- Human keypoint data -
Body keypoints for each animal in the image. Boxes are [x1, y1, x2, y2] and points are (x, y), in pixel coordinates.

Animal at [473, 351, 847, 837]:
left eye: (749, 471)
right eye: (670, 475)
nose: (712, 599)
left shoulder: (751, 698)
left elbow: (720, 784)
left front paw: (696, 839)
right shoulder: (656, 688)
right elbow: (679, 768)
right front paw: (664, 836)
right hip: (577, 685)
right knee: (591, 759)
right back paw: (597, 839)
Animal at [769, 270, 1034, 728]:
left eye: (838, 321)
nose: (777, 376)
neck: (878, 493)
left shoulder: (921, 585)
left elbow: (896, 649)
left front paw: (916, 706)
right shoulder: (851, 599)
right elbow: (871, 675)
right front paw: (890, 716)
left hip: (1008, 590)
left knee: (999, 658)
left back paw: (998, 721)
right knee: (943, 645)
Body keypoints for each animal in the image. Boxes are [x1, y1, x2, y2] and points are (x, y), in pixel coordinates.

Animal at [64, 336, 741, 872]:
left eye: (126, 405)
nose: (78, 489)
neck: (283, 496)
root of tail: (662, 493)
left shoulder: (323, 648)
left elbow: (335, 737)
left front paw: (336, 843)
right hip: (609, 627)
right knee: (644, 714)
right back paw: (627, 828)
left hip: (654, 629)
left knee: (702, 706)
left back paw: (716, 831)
...
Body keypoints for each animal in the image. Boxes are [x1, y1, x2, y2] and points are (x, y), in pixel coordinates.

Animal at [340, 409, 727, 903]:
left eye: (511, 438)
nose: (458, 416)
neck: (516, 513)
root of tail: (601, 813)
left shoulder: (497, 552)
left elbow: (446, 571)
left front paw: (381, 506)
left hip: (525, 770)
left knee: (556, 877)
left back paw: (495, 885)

- What you are asked to do -
Would you copy out every line in the records that includes the string "knee"?

- Answer box -
right knee: (591, 759)
left knee: (999, 658)
right knee: (943, 645)
right knee: (644, 714)
left knee: (702, 706)
left knee: (556, 877)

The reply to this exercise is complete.